Why was this order decided upon? Why not have written the Mishnah/Gemara following the order of subjects in the Torah instead (or some other order)?
Excerpt from Dafnotes:
The Rambam, in his introduction to his commentary on the Mishnah writes that Seder Zera’im, which addresses the mitzvos of the Land (Eretz Yisrael), was placed at the beginning of the six Orders (Sedarim) because it deals with the halachos of food from the vegetable kingdom, which is the foundation for all living existence. Brachos was included in Seder Zera’im as it deals with birchos hanehenin1, without which, it is forbidden to benefit from food.

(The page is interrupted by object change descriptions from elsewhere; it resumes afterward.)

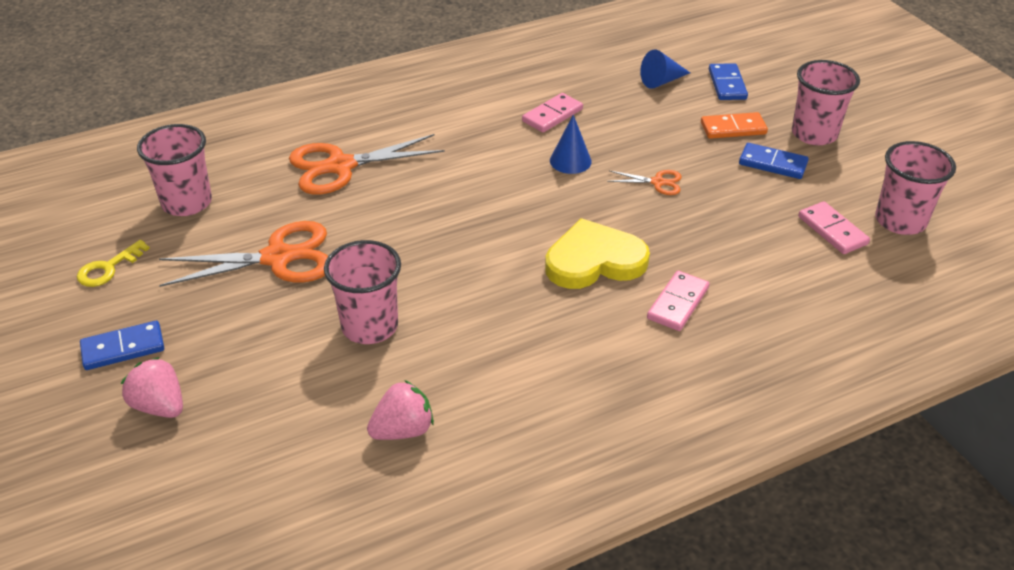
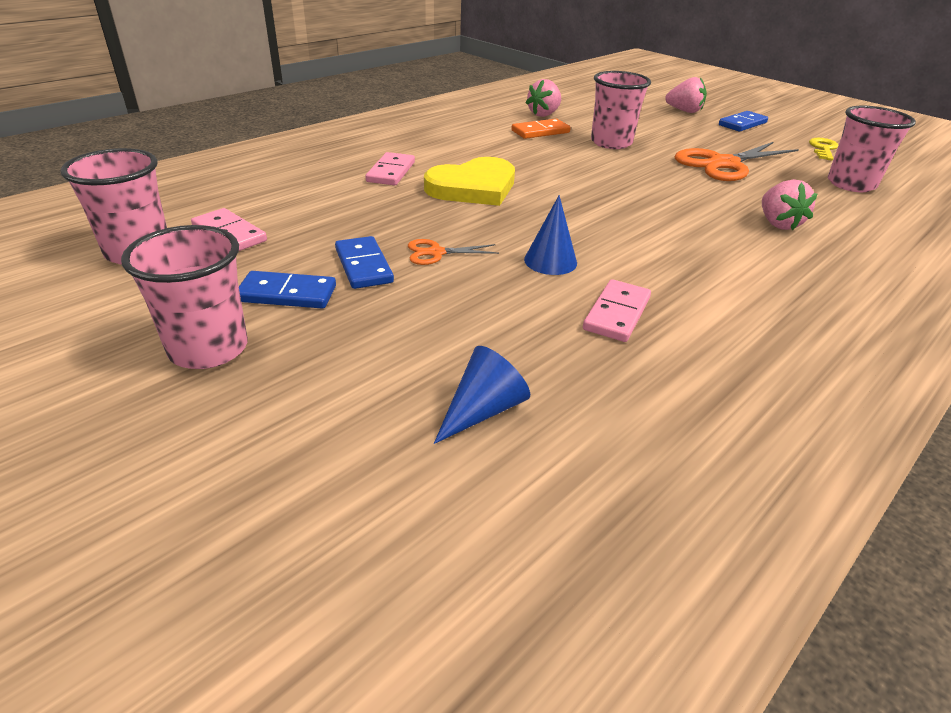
camera: 160 degrees right, 5 degrees down
orange scissors [289,134,445,195] -> pink strawberry [762,179,817,230]
orange domino [701,112,768,139] -> orange domino moved to [511,119,571,139]
blue domino [709,63,748,100] -> blue domino moved to [335,236,394,289]

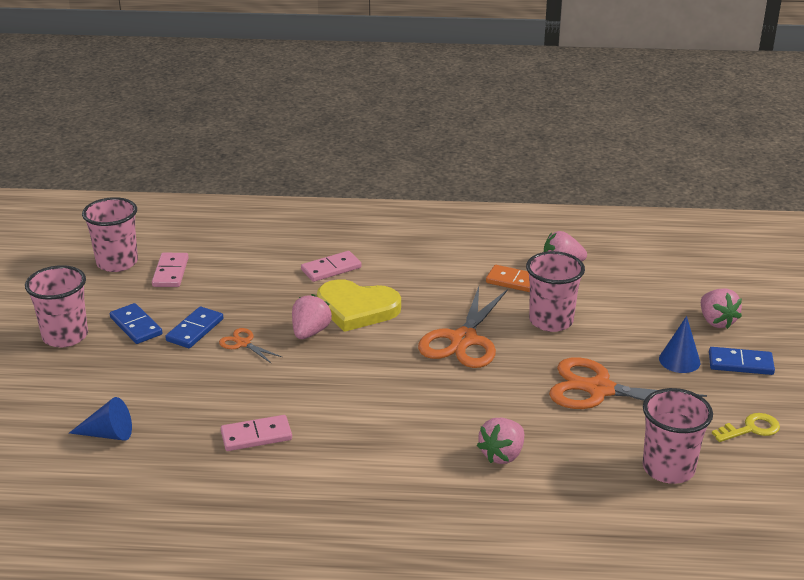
camera: 50 degrees right, 5 degrees down
blue cone [524,195,577,275] -> blue cone moved to [659,316,701,373]
none -> pink strawberry [292,294,332,339]
none -> orange scissors [418,286,508,368]

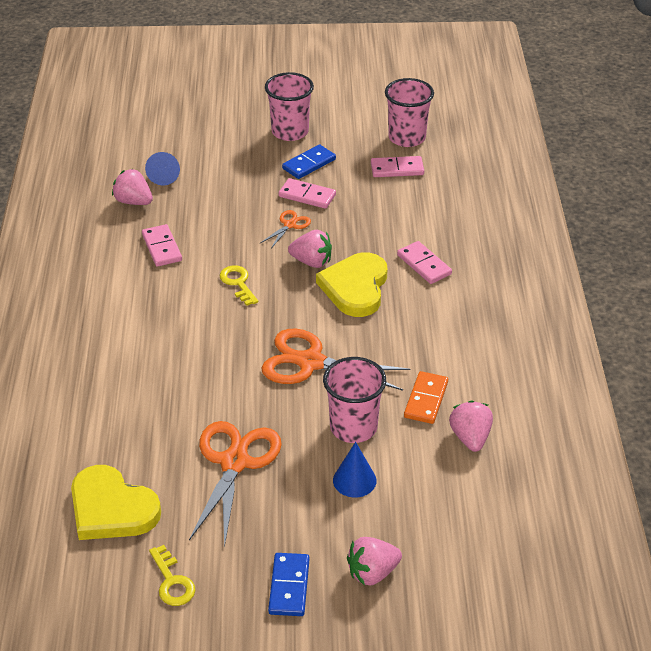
camera: 85 degrees right, 10 degrees up
blue domino [165,307,223,348] -> pink domino [279,178,336,209]
pink strawberry [477,418,524,464] -> pink strawberry moved to [112,169,153,205]
pink cup [643,388,713,484] -> yellow heart [71,465,161,540]
blue cone [659,316,701,373] -> blue cone moved to [333,442,377,497]
none -> yellow key [220,265,258,306]

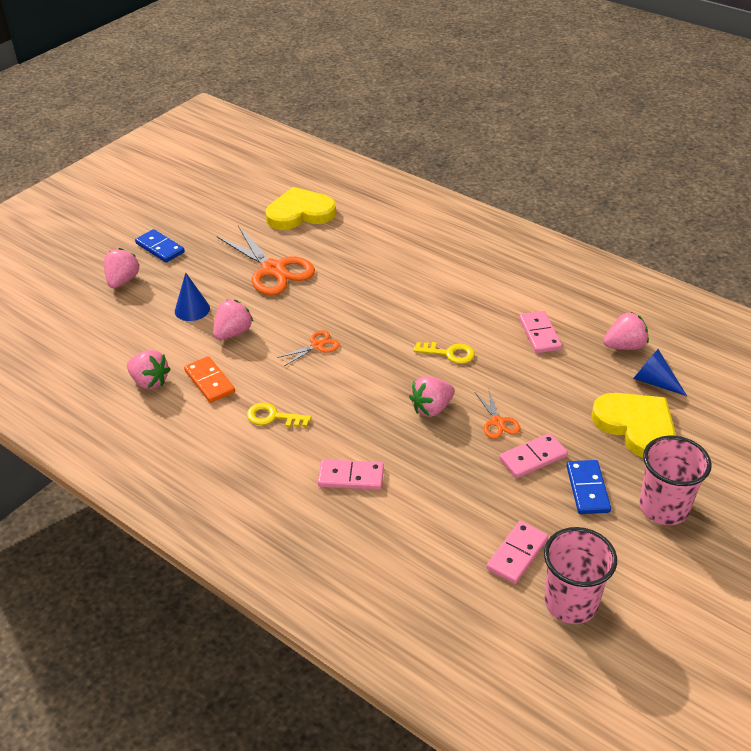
camera: 130 degrees right, 0 degrees up
pink domino [142,224,182,267] -> pink domino turned 60 degrees clockwise [519,311,562,353]
yellow key [149,545,195,606] -> yellow key moved to [247,402,311,427]
orange scissors [261,329,411,391] -> orange scissors [277,330,340,366], size x0.48
yellow heart [316,252,387,317] -> yellow heart moved to [591,393,676,458]
pink cup [323,357,386,443] -> pink strawberry [213,300,253,340]

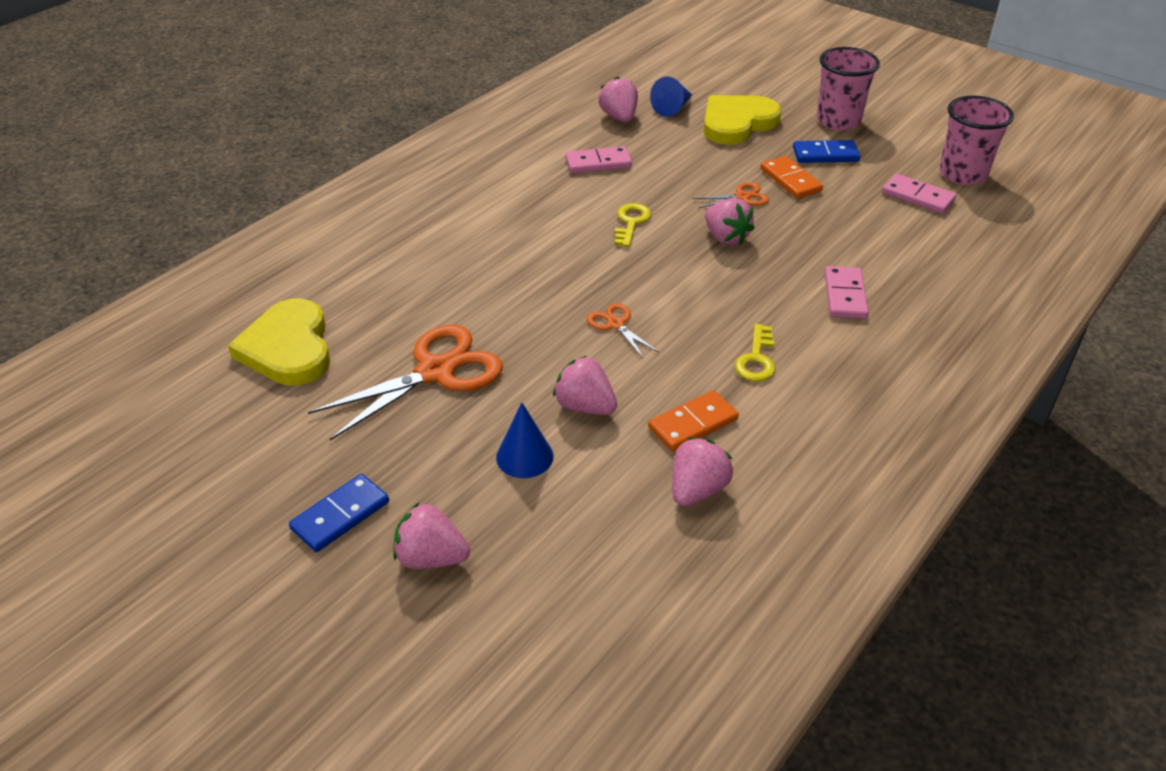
camera: 90 degrees left, 0 degrees up
pink domino [499,433,568,478] -> orange domino [761,156,823,199]

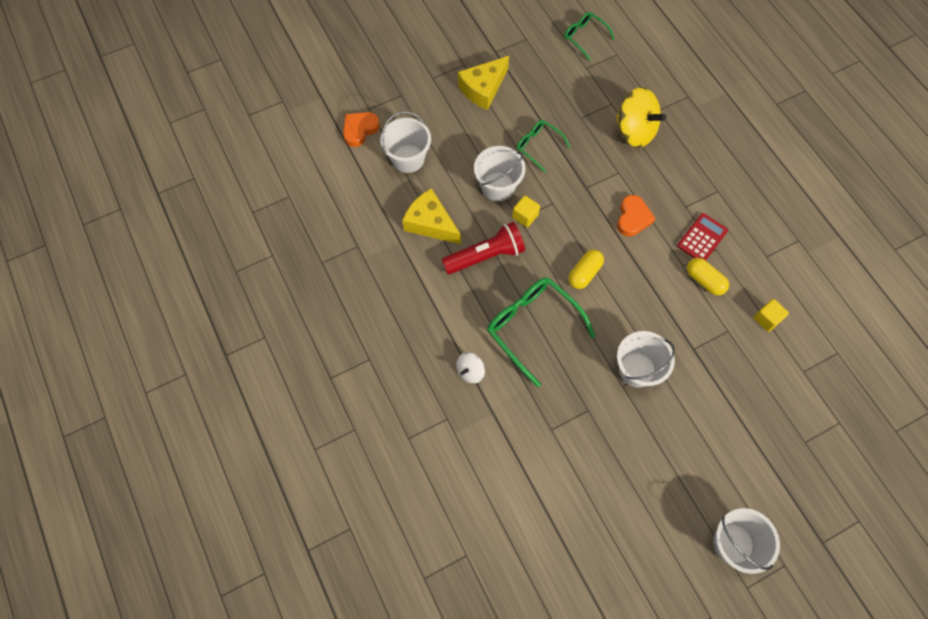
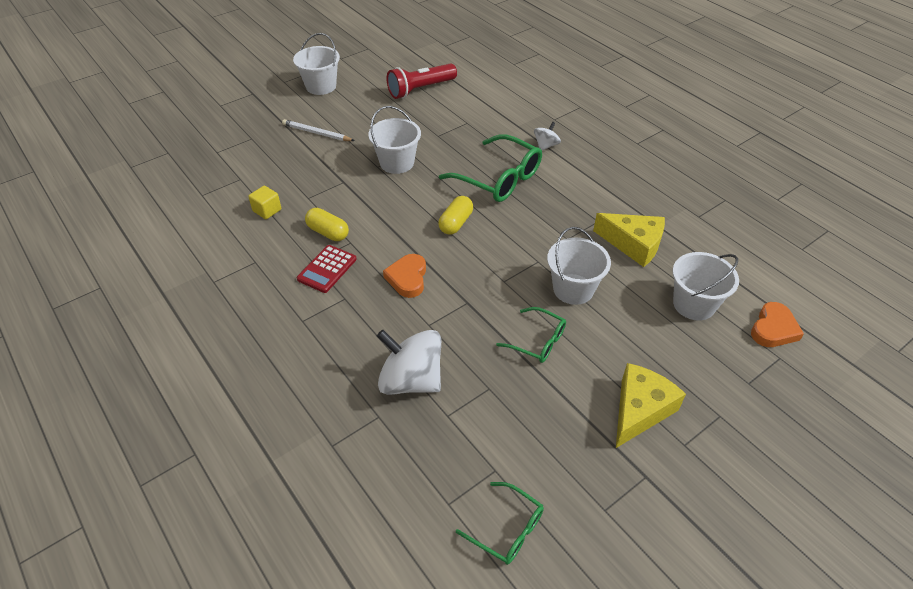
camera: 170 degrees right, 20 degrees down
red flashlight [441,222,525,274] -> red flashlight moved to [387,63,457,99]
yellow cube [512,196,540,227] -> none
yellow spinning top [616,87,666,148] -> white spinning top [377,330,441,395]
none -> white pencil [282,119,355,141]

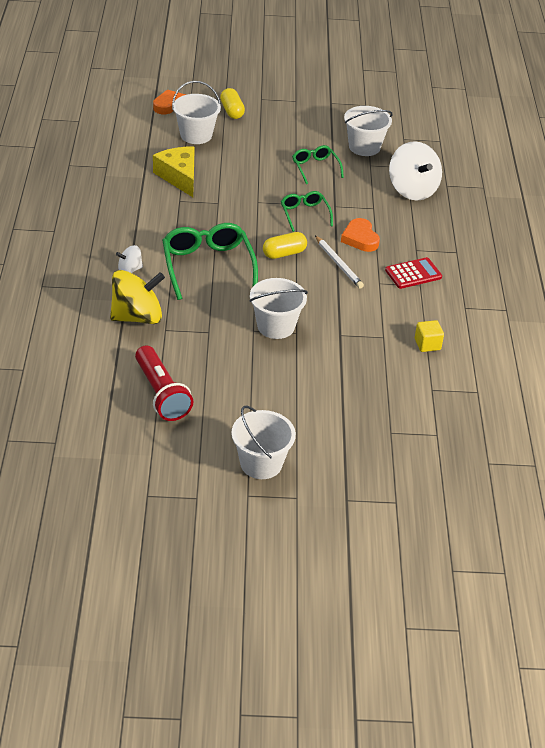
camera: 145 degrees left, 5 degrees down
white pencil [282,119,355,141] -> white pencil moved to [315,235,364,289]
yellow capsule [305,208,349,241] -> yellow capsule moved to [220,88,245,119]
orange heart [383,254,426,298] -> orange heart turned 120 degrees clockwise [341,218,380,252]
red flashlight [387,63,457,99] -> red flashlight turned 60 degrees clockwise [135,345,193,421]
green glasses [456,482,544,565] -> green glasses moved to [281,191,333,232]
white bucket [547,227,611,305] -> white bucket moved to [344,106,393,156]
yellow cheese [616,363,686,448] -> none
none -> yellow spinning top [110,270,165,324]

The Rambam explains why Rebbe began the Tractate with the mitzvah of kerias shema: Since it deals with birchos hanehenin, Rebbe also arranged the other blessings and prayers, including the brachos of kerias shema. It is only fitting to learn about the brachos of kerias shema after learning the laws of kerias shema itself.
Shiltei Giborim cites the Ri’az, who suggests the following explanation: Rebbe began with the mitzvah of kerias shema, which is the unification of His Name, as the verse says: The beginning of wisdom is the fear of Hashem.
The Vilna Gaon in Shenos Eliyahu writes that the Talmud started with the mitzvah of Krias Shema because this is the first mitzva in which a person becomes obligated, as it begins at nightfall, and will therefore be the first mitzvah they encounter in adulthood.
R' Tzaddok HaKohen in Tzidkas Hatzadik explains that blessings express our acceptance of Hashem's rulership, as we declare "Hashem our G-d, King of the universe," and the Talmud therefore begins with the acceptance of Hashem's rulership.